SLM: Issues with traditional SLM


Toni Verbeiren


December 4, 2012

We introduced some basic aspects of SLM in the previous posts. We now turn to a list of issues with traditional Service Level Management.

Quantity instead of Quality

In general, it is easier to define a metric or KPI that is based on a quantitative parameter: the number of incidents, number of escalations, number of errors, minutes downtime, etc. That is the reason that this type of parameters are often found in SLA’s. In a lot of cases, quantity is not related to quality.

‘The number of incidents resolved’, for instance, is not a good quality parameter. It may well be that some of the incidents took years to acknowledge. ‘The number of incidents resolved in an agreed time frame’ is better, but the resolution may be only a temporary workaround? Or, in order to attain the required time frame, staffing is doubled and costs skyrocket.

We can go on giving examples like this. Sometimes, quantitative information is good, or can be rephrased to be meaningful. Sometimes quantitative parameters can be used as informational. But be avoid drawing up an SLA on the basis of purely quantitative parameters only.

There is another way to handle quantitative KPIs, but we leave this for a later post.

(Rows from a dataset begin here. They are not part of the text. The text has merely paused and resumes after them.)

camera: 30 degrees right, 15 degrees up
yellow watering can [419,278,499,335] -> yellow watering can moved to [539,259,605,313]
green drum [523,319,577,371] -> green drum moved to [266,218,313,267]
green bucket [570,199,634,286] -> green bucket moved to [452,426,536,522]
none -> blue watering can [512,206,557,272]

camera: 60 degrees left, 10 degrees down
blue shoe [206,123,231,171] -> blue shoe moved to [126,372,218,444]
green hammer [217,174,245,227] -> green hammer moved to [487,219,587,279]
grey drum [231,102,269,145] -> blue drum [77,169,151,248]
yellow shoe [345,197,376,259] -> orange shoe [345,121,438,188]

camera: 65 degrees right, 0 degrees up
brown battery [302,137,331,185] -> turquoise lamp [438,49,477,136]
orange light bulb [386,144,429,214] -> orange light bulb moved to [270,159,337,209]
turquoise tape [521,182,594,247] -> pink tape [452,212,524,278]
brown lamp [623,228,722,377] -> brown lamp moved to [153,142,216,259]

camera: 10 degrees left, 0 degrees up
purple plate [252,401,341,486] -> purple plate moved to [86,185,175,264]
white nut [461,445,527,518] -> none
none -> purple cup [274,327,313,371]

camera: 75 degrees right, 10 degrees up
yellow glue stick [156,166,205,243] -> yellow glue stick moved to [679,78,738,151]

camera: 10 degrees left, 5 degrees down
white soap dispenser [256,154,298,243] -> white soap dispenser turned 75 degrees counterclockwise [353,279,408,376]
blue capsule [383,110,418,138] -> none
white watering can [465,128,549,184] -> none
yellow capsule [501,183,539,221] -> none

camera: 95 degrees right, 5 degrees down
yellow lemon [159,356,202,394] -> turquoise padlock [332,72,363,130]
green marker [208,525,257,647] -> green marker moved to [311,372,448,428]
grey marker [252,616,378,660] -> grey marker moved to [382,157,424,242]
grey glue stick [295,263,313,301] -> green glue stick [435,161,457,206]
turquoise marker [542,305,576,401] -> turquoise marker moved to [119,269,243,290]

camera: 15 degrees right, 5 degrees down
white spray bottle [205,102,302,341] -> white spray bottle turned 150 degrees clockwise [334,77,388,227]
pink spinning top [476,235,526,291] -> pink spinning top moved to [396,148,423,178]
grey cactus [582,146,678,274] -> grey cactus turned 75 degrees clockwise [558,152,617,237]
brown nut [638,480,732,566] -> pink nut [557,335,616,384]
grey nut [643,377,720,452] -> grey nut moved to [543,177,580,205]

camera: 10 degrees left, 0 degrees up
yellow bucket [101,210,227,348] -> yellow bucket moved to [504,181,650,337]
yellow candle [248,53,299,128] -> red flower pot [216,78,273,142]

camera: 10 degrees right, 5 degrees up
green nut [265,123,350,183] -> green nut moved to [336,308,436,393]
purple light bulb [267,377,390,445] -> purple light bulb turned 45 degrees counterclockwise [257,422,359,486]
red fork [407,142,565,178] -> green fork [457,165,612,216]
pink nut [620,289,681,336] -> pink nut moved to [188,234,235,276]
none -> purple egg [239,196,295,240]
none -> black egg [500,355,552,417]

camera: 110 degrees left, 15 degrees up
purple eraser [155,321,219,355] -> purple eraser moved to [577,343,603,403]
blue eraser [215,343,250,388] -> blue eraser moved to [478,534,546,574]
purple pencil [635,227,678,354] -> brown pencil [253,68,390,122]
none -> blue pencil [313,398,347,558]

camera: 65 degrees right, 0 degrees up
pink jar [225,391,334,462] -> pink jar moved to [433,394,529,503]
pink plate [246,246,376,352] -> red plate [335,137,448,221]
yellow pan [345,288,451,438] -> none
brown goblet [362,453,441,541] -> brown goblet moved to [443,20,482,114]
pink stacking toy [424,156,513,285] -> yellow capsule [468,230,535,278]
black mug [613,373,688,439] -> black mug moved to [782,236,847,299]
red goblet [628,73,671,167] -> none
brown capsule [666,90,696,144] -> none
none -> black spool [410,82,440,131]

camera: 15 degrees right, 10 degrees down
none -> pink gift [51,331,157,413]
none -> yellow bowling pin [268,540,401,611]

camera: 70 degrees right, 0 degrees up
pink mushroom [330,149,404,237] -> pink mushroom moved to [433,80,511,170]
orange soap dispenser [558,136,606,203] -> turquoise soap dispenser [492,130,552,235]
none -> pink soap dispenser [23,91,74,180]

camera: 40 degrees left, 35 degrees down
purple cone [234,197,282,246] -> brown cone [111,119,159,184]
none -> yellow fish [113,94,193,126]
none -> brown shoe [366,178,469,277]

In our series of posts concerning SLM, SLAs, etc. we have started considering aspects of traditional SLM that lead us astray. We continue with the quantitative versus qualitative discussion.

Lack of representativeness

The reason for defining metrics and KPIs was to measure the quality of a service. Quality is an abstract and broad notion that may have a subjective connotation that is hard to put in words. In most cases, KPIs are a representation of an aspect of the service, not the quality of the service as a whole. Performance related metrics that deal with speed or turnover, for instance, are often used as KPIs (see examples 1, 2, 4, 5).

Performance (typically measured by the quantitative types of metrics, see here) is only part of the quality that is expected. Consider the following two examples:

  • A ticket can be solved in the requested amount of time but using a temporary solution. Overall quality is suffering, having an impact on customer satisfaction.

  • The time on hold at a service desk is too high according to company standards, but most cases are resolved during this one call meaning that the effort pays and customers are positive about the service.

In other words, the lack of representation can go both ways: the quality may be higher or lower than expected, based on  the performance KPI.

Another example: It is true that, on average, a customer that has to wait long on the phone before getting someone on the phone will likely be less happy than someone who does not have to wait at all. It is true that an IT issue that is resolved in 1 hour will be more appreciated than one that takes 2 days. But living in the illusion that fixing all IT incidents within an hour is the way to have a perfect IT service desk, is doomed to fail.

The wrong way around

The practice of defining (mainly performance-based) KPIs is wide-spread, so wide-spread in fact that often the reasoning is reversed: Instead of measuring a set of KPIs that may have a positive influence quality, one often (implicitly) states that the quality of a service is defined as the outcome of these KPIs.

To give an extreme example: Suppose the weather is proven to have an impact on customer satisfaction of a call center. Is it rational to state that the wheather defines quality? Should the Service Level be calculated based on the weather statistics? I don’t think many managers would buy this.

On the other hand, when Service Levels are defined, one often finds quality defined as just one parameter like, e.g., ‘waiting time on-hold’ or ‘system uptime’.

Focus on the wrong instances

A consequence of dealing with averages and aggregate metrics is that in some cases, when a threshold value is reached there is no longer an incentive to act on the individual instance that went wrong. As an example, consider example 6 given before. If the resolution time of an incident is above threshold, it is counted in the percentage and it will not get any better over time, but also not worse! In other words, there is no longer a reason to fix the incident as soon as possible. Rather, it may be better to focus on other incidents that can still be fixed within threshold.

The result may be a large number of open incidents and thus unhappy customers, and rightly so.

Gaming the system

We start by considering metric 1 in the examples given before, which is related to the on-hold time of a call. There are several ways to avoid the penalty of crossing the threshold for this metric:

  • One such way is to drop the call (a technical error is always possible after all).

  • Another way is to have an automated answering machine ask the user some (possibly irrelevant) questions.

  • A third option is to answer the call but forward it to a different team as soon as the user starts explaining the question or problem. In none of these cases, the service can be called qualitative, but the appropriate metrics are perfect. Other metrics can be gamed in similar ways.

To make things worse: Since usually only a small amount of KPIs are selected for monitoring service quality, they are easy to keep an eye on and follow-up. It is thus possible to make sure most of the metrics are managed in such a way that success is guaranteed.

If you combine this effect with the earlier issues one gets a nice collection of, say 5 KPIs and concludes that the service quality is optimal.

Avoid Accountability

When all goes wrong, and the KPIs are showing bad performance, there is one last option: avoid accountability. For instance, because other teams have not done their job which caused the resolution time to be above threshold. This can quickly lead to long discussions and eventually mistrust between teams and companies.